Handheld showers are really useful, if only for a second shower head – some are available as pull-out fittings that ping back into their holding in the side of the bath – as they are handy when rinsing off messy children, cleaning the bath etc. They can also be fitted to a slider rail, which means their height can be adjusted easily.

Most shower heads are now available with multiple spray options. Huge shower heads (sometimes called ‘rain showers’), often ceiling-mounted, have also become popular, designed to totally drench the showerer in seconds. Multiple-jet showers are another big trend, comprising not just one shower head, but a host of side jets and sprays.

Shower heads

Buy a Quality Shower Tray

Unless you are opting for an over-bath shower, you will need a shower tray or base, where water can drain away. Some are designed for use with enclosures, others are designed to lie flush with the floor for walk-in units. Ceramic trays are regarded as the best option, being strong and stable. However, enamelled steel and acrylic are also options, as are those made from stone and even water-resistant hardwoods.

When installing a tray, remember that you will need to be able to access the waste for maintenance.

Consider a Walk-in Shower

It is often seen as better to have a separate enclosure as opposed to an over-bath shower. However, do not squeeze an enclosure into a tight space as this will just result in a claustrophobic shower. Although there is no set minimum size for an enclosure, it is not advised to go smaller than 900mm² — smaller can feel, well, really small.

Enclosures are made up of panels, a door and a shower tray, and complete kits can be bought to be fitted on a DIY basis.

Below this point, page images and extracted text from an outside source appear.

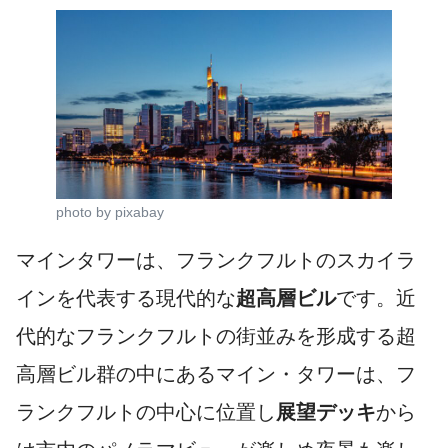
photo by pixabay
マインタワーは、フランクフルトのスカイラ
インを代表する現代的な
超高層ビル
です。近
代的なフランクフルトの街並みを形成する超
高層ビル群の中にあるマイン・タワーは、フ
ランクフルトの中心に位置し
展望デッキ
から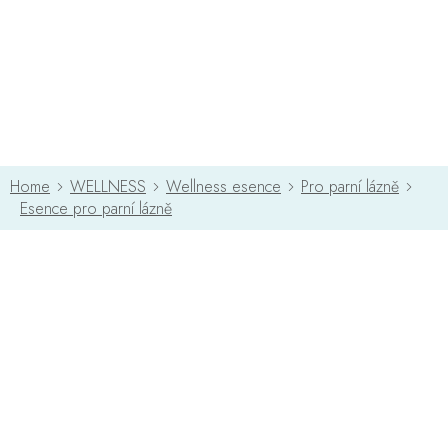
Přejít
na
obsah
WELLNESS
Wellness esence
Pro parní lázně
Esence pro parní lázně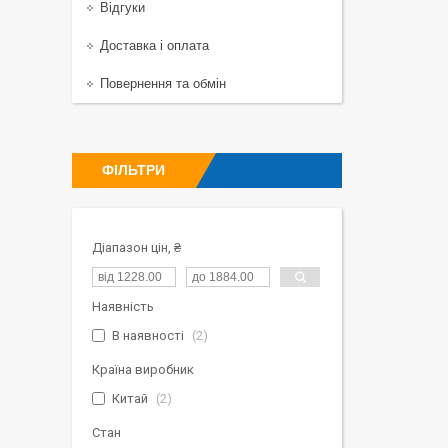
Відгуки
Доставка і оплата
Повернення та обмін
ФІЛЬТРИ
Діапазон цін, ₴
Наявність
В наявності
2
Країна виробник
Китай
2
Стан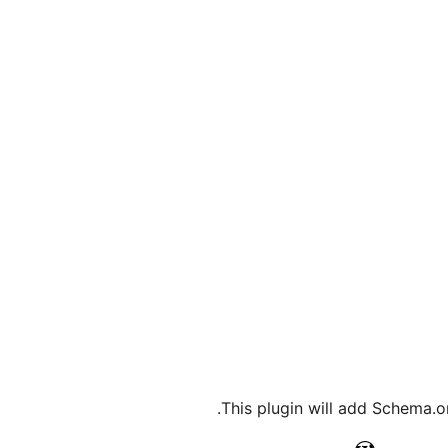
This plugin will add Schema.o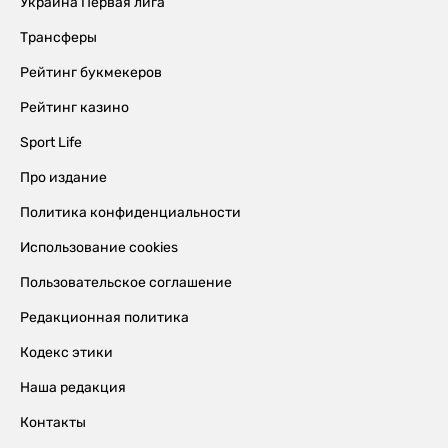
Украина Первая лига
Трансферы
Рейтинг букмекеров
Рейтинг казино
Sport Life
Про издание
Политика конфиденциальности
Использование cookies
Пользовательское соглашение
Редакционная политика
Кодекс этики
Наша редакция
Контакты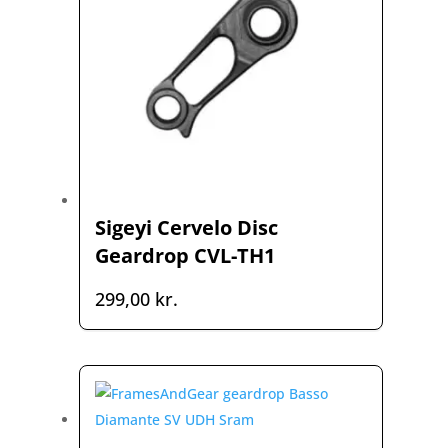
Sigeyi Cervelo Disc
Geardrop CVL-TH1
299,00
kr.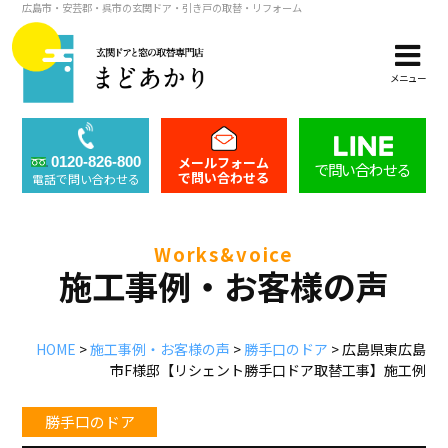
広島市・安芸郡・呉市の玄関ドア・引き戸の取替・リフォーム
メニュー
メールフォーム
0120-826-800
で問い合わせる
で問い合わせる
電話で問い合わせる
works&voice
施工事例・お客様の声
HOME
>
施工事例・お客様の声
>
勝手口のドア
>
広島県東広島
市F様邸【リシェント勝手口ドア取替工事】施工例
勝手口のドア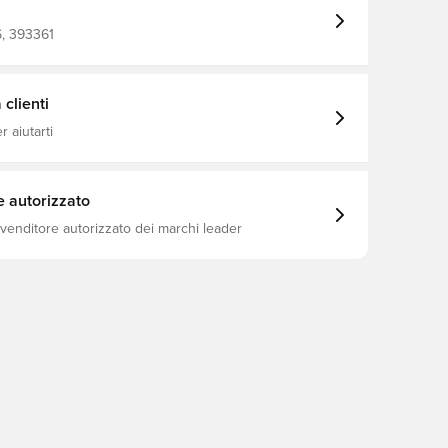
, 393361
clienti
 aiutarti
e autorizzato
ivenditore autorizzato dei marchi leader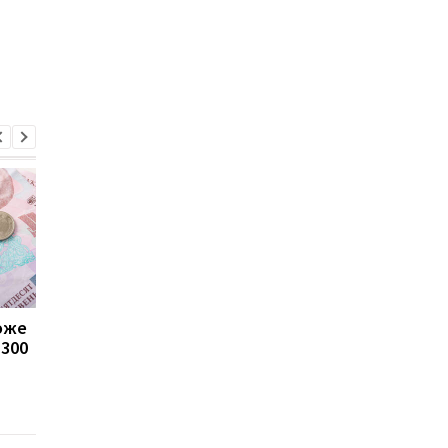
може
Пенсії для українців у
Банки посилили
1300
Польщі: хто може
контроль переказів: 
отримувати виплати
які операції можуть
заблокувати картку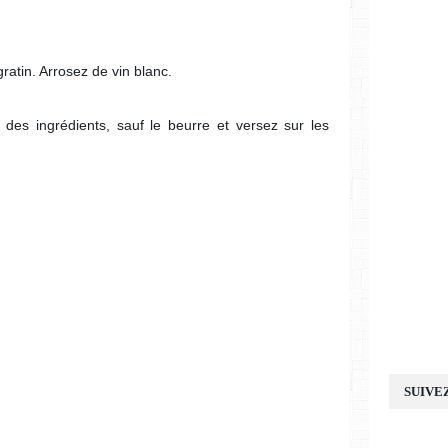
ratin. Arrosez de vin blanc.
 des ingrédients, sauf le beurre et versez sur les
SUIVE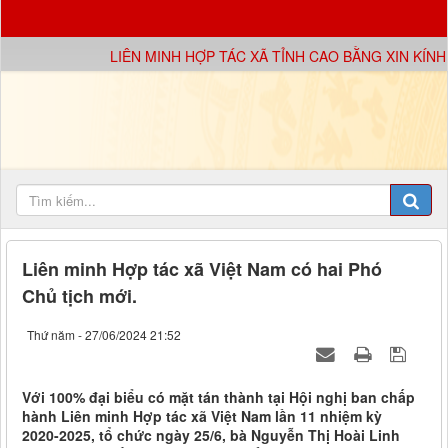
LIÊN MINH HỢP TÁC XÃ TỈNH CAO BẰNG XIN KÍNH CHÀ
Liên minh Hợp tác xã Việt Nam có hai Phó
Chủ tịch mới.
Thứ năm - 27/06/2024 21:52
Với 100% đại biểu có mặt tán thành tại Hội nghị ban chấp
hành Liên minh Hợp tác xã Việt Nam lần 11 nhiệm kỳ
2020-2025, tổ chức ngày 25/6, bà Nguyễn Thị Hoài Linh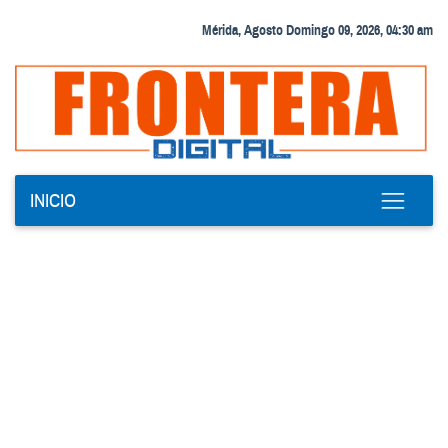
Mérida, Agosto Domingo 09, 2026, 04:30 am
INICIO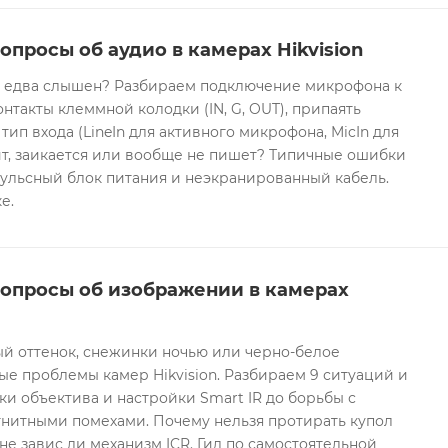
опросы об аудио в камерах Hikvision
он едва слышен? Разбираем подключение микрофона к
контакты клеммной колодки (IN, G, OUT), припаять
 тип входа (LineIn для активного микрофона, MicIn для
т, заикается или вообще не пишет? Типичные ошибки
ульсный блок питания и неэкранированный кабель.
е.
вопросы об изображении в камерах
ый оттенок, снежинки ночью или черно-белое
е проблемы камер Hikvision. Разбираем 9 ситуаций и
ки объектива и настройки Smart IR до борьбы с
гнитными помехами. Почему нельзя протирать купол
не завис ли механизм ICR. Гид по самостоятельной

Alternatively, make use of a recessed area, adding just a door and tray.

Walk-in showers differ from enclosures in the sense that they are more of a showering area as opposed to an enclosed unit. They usually feature just one glass panel separating them from the bathroom, with no door. Walls and floors must be fully waterproofed, as with wetrooms.

All-in-One Systems and Cabins

Offering far more in the way of features than an ordinary shower enclosure, shower cabins are all-in-one units, incorporating enclosure, tray, shower and body jets, not to mention the extra options that most now offer, including LED mood lighting, seating, steam, fragrance and music — some even double as sunbeds.

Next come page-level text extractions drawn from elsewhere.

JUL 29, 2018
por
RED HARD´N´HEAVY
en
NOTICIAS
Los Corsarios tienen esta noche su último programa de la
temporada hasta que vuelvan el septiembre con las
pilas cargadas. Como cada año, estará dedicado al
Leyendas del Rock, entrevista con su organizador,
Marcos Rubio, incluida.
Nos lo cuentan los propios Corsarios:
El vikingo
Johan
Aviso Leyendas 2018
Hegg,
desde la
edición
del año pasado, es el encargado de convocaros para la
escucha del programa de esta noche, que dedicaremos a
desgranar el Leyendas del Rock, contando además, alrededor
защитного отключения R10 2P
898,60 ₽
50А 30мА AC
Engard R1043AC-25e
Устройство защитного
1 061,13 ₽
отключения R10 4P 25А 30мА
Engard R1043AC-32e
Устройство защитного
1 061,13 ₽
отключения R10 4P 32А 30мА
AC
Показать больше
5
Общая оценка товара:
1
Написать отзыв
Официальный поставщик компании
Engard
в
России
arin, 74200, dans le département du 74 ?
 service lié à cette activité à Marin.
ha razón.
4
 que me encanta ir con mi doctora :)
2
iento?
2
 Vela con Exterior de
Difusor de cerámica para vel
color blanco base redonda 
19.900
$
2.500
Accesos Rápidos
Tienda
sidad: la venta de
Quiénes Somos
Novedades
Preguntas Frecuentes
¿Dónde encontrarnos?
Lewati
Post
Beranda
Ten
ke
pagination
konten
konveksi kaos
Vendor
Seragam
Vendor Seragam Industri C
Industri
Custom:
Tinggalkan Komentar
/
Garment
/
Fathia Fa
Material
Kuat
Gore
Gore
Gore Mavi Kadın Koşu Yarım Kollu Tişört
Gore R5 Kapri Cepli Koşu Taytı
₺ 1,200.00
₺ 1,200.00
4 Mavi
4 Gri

Shower panels, or columns, are another trend, featuring controls, shower head, body jets and various other features in one wall-mounted unit. They use a lot of water, but they will make your bathroom feel like a spa. Prices start at around £5,000.

Need to Know…

Avoiding chills and burns: A shower that suddenly runs cold or hot is downright annoying — and dangerous. Temperature variations occur when the pressure between hot and cold water is not balanced. So, if someone flushes a toilet, the cold water flow is reduced and the shower will turn too hot. If the hot tap is used, the shower will run cold. A shower with a built-in thermostat will overcome the problem. They sense variations and then compensate. Models that cut out before water reaches too high a temperature are also available.

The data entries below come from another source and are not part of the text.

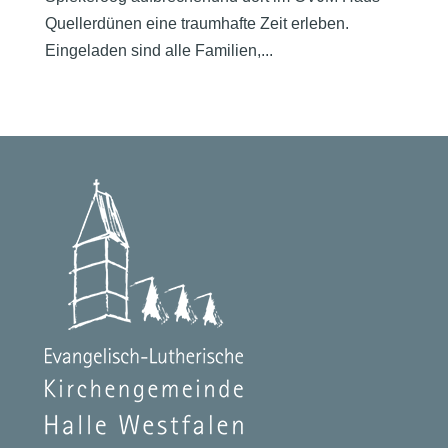
Quellerdünen eine traumhafte Zeit erleben.
Eingeladen sind alle Familien,...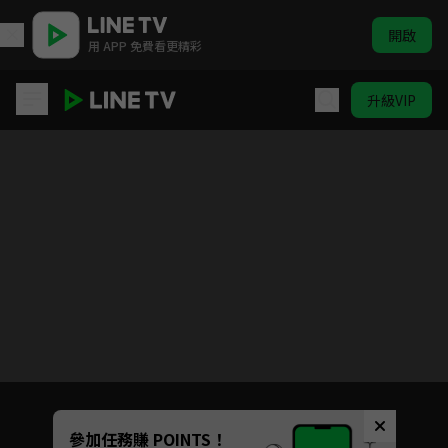
開啟
用 APP 免費看更精彩
升級VIP
戀愛潛伏
Unmute
參加任務賺 POINTS！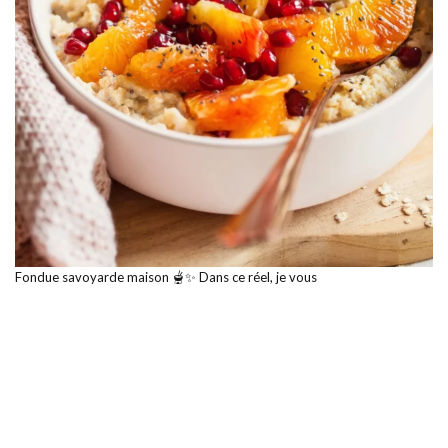
Fondue savoyarde maison 🫕✨ Dans ce réel, je vous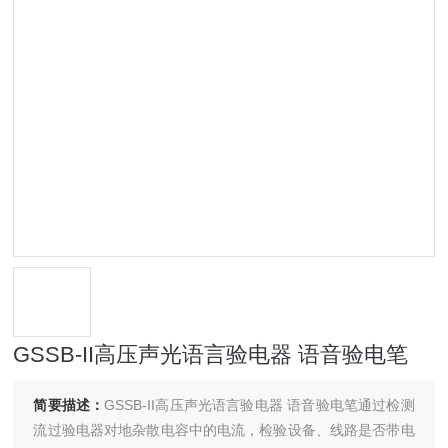
GSSB-II高压声光语言验电器 语音验电笔
简要描述：
GSSB-II高压声光语言验电器 语音验电笔通过检测
流过验电器对地杂散电容中的电流，检验设备、线路是否带电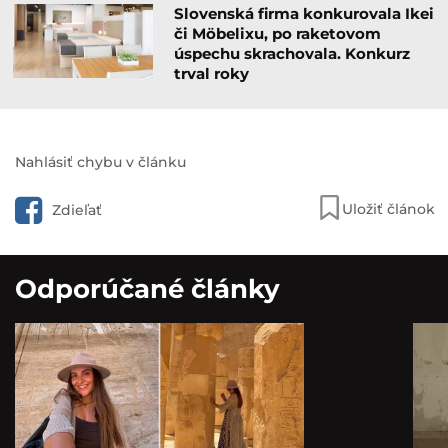
Slovenská firma konkurovala Ikei
či Möbelixu, po raketovom
úspechu skrachovala. Konkurz
trval roky
Nahlásiť chybu v článku
Uložiť článok
Zdieľať
Odporúčané články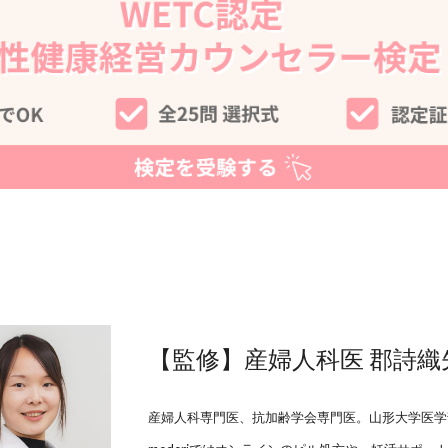
【監修】産婦人科医 郡詩織
産婦人科専門医、抗加齢学会専門医。山形大学医学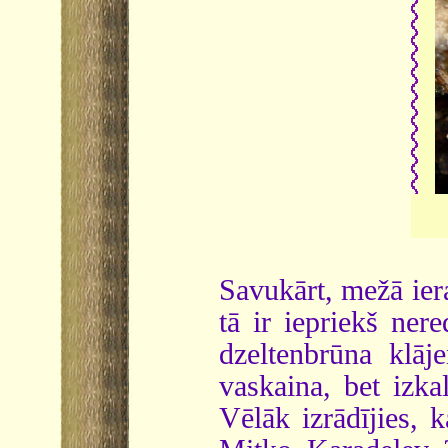
Savukārt, mežā ier
tā ir iepriekš ner
dzeltenbrūna klāj
vaskaina, bet izka
Vēlāk izrādījies,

Showers over the bath: Despite often being seen as second best to enclosures, over-bath showers make more sense for many bathrooms, especially those not large enough to take a separate enclosure, or in households with young children. Forget mould-riddled shower curtains and opt instead for a sleek frameless glass shower screen.

Shower baths are now also widely available, with a curved section at one end for a more spacious showering area. Choose a flat-bottomed bath to provide maximum showering space and to avoiding slipping over when climbing in and out.

Water-saving Showers: It used to be a given that a shower used less water than a bath — not so these days with power showers and enormous shower heads being the norm.

Water-saving shower heads come in several forms. Some are aerating, mixing water with air to reduce the amount of water used. Others reduce the flow rate – hopefully whilst maintaining the power – or include a flow restrictor to the hose. Some are only suitable for use with mains systems. Many water-saving shower heads can be fitted to your existing shower unit, although they are not often recommended for use with electric showers, as some are already often low flow.